**Given passage**:
start

8

I'd like to understand the parameter max_iter from the class sklearn.cluster.KMeans.

According to the documentation:

max_iter : int, default: 300
Maximum number of iterations of the k-means algorithm for a single run.

But in my opinion if I have 100 Objects the code must run 100 times, if I have 10.000 Objects the code must run 10.000 times to classify every object. And on the other hand it makes no sense to run several times over all objects.

What is my misconception and how do I have to interpret this parameter?

C-Jay
  • 621
  • 1
  • 11
  • 22

2 Answers2

5

Take a look here:

https://www.naftaliharris.com/blog/visualizing-k-means-clustering/

Each time you click update centroids, a new iteration is performed. It makes sense, because when centroids are moved, distances to those centroids also change and some points may change cluster.

DataMan
  • 3,115
  • 6
  • 21
  • 36
mbednarski
  • 758
  • 1
  • 9
  • 17
  • Thanks! It appears that it is a difference beetween k-means from sklearn and Mac Queen (page 283 of his publication: http://projecteuclid.org/download/pdf_1/euclid.bsmsp/1200512992) – C-Jay Dec 01 '16 at 11:03
  • Is it safe to say that the larger the value of max_iter, the better results you will get? – DataMan Jul 16 '17 at 02:16
3

Yes, you are misinterpreting the parameter.

One iteration is one pass over the entire data set. If you have 100 objects, one iteration assigns 100 points. if you have 10000 objects, one iteration processes 10000 objects.

There are more clever algorithms; but sklearn k-means processes every object in every iteration.

Has QUIT--Anony-Mousse
  • 76,138
  • 12
  • 138
  • 194

end

**Input data**:
start

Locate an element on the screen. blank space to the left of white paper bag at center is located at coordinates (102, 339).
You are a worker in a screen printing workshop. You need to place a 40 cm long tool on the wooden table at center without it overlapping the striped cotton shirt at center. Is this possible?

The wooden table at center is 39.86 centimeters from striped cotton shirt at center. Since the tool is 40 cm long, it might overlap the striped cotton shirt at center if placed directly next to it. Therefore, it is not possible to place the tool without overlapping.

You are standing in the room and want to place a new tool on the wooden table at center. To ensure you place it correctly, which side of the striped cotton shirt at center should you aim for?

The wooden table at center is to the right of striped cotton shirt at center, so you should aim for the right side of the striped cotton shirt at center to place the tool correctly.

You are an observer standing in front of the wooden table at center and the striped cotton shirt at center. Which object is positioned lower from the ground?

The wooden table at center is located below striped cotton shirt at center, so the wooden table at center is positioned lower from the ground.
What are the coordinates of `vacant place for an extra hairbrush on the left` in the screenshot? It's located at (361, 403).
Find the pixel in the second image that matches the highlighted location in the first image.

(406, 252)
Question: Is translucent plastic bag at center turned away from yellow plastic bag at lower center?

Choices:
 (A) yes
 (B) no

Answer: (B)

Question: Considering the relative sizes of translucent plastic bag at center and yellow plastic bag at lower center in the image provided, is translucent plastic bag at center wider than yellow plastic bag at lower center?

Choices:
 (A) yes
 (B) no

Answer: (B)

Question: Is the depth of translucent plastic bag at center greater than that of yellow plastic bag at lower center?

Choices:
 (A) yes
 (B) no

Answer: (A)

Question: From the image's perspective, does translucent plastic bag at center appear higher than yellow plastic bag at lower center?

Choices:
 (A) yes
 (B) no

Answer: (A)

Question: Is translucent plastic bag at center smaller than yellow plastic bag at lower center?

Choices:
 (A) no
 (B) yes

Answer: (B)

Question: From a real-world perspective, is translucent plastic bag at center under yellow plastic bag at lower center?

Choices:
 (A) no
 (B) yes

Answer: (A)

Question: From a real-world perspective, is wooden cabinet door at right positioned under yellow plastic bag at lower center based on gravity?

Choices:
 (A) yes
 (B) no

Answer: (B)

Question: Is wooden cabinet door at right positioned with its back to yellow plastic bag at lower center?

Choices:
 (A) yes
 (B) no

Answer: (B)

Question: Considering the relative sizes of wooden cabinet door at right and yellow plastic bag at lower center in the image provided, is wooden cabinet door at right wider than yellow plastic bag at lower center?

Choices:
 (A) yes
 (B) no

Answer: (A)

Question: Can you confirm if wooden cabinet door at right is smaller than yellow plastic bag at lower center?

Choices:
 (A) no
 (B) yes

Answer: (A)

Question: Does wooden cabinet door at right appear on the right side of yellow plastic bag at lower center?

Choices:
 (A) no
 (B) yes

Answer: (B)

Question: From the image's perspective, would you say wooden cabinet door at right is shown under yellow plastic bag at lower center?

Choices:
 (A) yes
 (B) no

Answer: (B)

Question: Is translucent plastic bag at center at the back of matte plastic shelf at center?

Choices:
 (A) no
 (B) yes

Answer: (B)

end

**Required tasks**:
- 1) From the thread on the k-means max_iter parameter, quote the passage starting with "I'd like to" and going on through "a single run.".
- 2) Starting with the first line of the records and going on through the line with "You are a worker", write those lines again with "wooden table" changed to "metal bench" and everything else left as is. Give only these lines.
The records are unrelated to the thread on the k-means max_iter parameter.

**Answer list**:
- 1)
I'd like to understand the parameter max_iter from the class sklearn.cluster.KMeans.

According to the documentation:

max_iter : int, default: 300
Maximum number of iterations of the k-means algorithm for a single run.

- 2)
Locate an element on the screen. blank space to the left of white paper bag at center is located at coordinates (102, 339).
You are a worker in a screen printing workshop. You need to place a 40 cm long tool on the metal bench at center without it overlapping the striped cotton shirt at center. Is this possible?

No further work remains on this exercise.